Maniratnam Mandal,Deepti Ghadiyaram,Danna Gurari,Alan C. Bovik
DOI: https://doi.org/10.1109/TIP.2023.3282067
2023-05-14
Abstract:Perception-based image analysis technologies can be used to help visually impaired people take better quality pictures by providing automated guidance, thereby empowering them to interact more confidently on social media. The photographs taken by visually impaired users often suffer from one or both of two kinds of quality issues: technical quality (distortions), and semantic quality, such as framing and aesthetic composition. Here we develop tools to help them minimize occurrences of common technical distortions, such as blur, poor exposure, and noise. We do not address the complementary problems of semantic quality, leaving that aspect for future work. The problem of assessing and providing actionable feedback on the technical quality of pictures captured by visually impaired users is hard enough, owing to the severe, commingled distortions that often occur. To advance progress on the problem of analyzing and measuring the technical quality of visually impaired user-generated content (VI-UGC), we built a very large and unique subjective image quality and distortion dataset. This new perceptual resource, which we call the LIVE-Meta VI-UGC Database, contains $40$K real-world distorted VI-UGC images and $40$K patches, on which we recorded $2.7$M human perceptual quality judgments and $2.7$M distortion labels. Using this psychometric resource we also created an automatic blind picture quality and distortion predictor that learns local-to-global spatial quality relationships, achieving state-of-the-art prediction performance on VI-UGC pictures, significantly outperforming existing picture quality models on this unique class of distorted picture data. We also created a prototype feedback system that helps to guide users to mitigate quality issues and take better quality pictures, by creating a multi-task learning framework.
Computer Vision and Pattern Recognition,Image and Video Processing
What problem does this paper attempt to address?
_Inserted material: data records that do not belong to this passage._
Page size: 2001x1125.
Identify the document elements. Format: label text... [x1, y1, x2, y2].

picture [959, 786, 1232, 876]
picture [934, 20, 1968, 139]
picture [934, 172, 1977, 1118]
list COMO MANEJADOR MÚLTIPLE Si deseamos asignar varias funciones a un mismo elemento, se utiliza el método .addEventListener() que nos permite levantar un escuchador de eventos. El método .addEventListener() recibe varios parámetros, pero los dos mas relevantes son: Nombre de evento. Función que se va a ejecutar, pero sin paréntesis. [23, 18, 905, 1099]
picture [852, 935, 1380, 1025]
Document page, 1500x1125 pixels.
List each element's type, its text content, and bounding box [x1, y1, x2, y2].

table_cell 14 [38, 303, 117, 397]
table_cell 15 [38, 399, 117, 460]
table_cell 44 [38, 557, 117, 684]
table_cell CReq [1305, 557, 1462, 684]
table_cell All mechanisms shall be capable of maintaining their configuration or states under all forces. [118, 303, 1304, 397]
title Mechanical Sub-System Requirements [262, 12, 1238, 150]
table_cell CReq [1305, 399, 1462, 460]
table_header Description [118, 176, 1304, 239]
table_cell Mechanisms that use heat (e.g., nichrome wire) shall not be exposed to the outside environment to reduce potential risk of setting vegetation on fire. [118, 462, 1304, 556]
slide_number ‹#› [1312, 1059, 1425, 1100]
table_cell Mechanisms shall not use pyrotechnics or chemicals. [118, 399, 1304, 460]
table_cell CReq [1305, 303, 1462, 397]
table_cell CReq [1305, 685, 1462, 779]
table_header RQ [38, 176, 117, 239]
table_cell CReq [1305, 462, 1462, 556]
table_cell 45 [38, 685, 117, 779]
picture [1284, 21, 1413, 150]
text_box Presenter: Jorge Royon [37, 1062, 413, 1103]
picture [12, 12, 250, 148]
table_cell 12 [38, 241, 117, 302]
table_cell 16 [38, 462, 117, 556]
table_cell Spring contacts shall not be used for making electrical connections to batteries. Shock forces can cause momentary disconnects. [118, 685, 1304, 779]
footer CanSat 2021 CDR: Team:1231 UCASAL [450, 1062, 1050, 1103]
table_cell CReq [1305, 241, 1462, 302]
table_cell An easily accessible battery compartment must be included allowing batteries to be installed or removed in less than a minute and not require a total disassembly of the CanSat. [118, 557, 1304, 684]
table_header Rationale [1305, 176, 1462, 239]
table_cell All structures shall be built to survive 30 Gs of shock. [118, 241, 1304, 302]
The problem that this paper attempts to solve is to help visually - impaired people take higher - quality photos. Specifically, the paper focuses on the technical quality problems that often occur in photos taken by visually - impaired people, such as blurring, poor exposure, and noise. These problems make it difficult for these photos to be interacted with on social media. Therefore, researchers have developed tools and techniques to help visually - impaired people reduce the occurrence of these technical quality problems, thereby increasing their self - confidence and social participation. The main contributions of the paper include: 1. **Constructed the largest subjective image quality and distortion database**: This new resource, called the LIVE - Meta VI - UGC database, contains approximately 40,000 pictures taken by visually - impaired users and 40,000 patches cropped from these pictures. The researchers conducted a large - scale subjective picture quality study and collected 2.7 million labels for perceived quality and distortion types. This is the largest publicly available distortion classification dataset to date. 2. **Created a state - of - the - art blind (or no - reference) VI - UGC picture quality and distortion predictor**: Using a deep neural architecture based on the recently successful PaQ - 2 - PiQ model, the researchers developed a multi - task learning system that can predict the perceived quality of pictures taken by visually - impaired users and the presence of five common picture distortions. The model can spatially predict maps of quality and distortion types and performs well on the new dataset and the independent ORBIT image dataset. 3. **Developed a prototype feedback system**: Using the multi - task model, the researchers created a prototype feedback system to help visually - impaired users take higher - quality photos. The system provides feedback on the overall (global) picture quality and makes suggestions on how to alleviate quality problems. This feedback includes how to use the obtained spatial distortion maps to generate detailed, localized feedback, and these ideas have been implemented in actual smartphone (iOS and Android) implementations. Through these contributions, the paper aims to provide a computer vision solution to help visually - impaired users identify and reduce technical quality problems in pictures by providing feedback (such as auditory, tactile feedback) during the shooting process.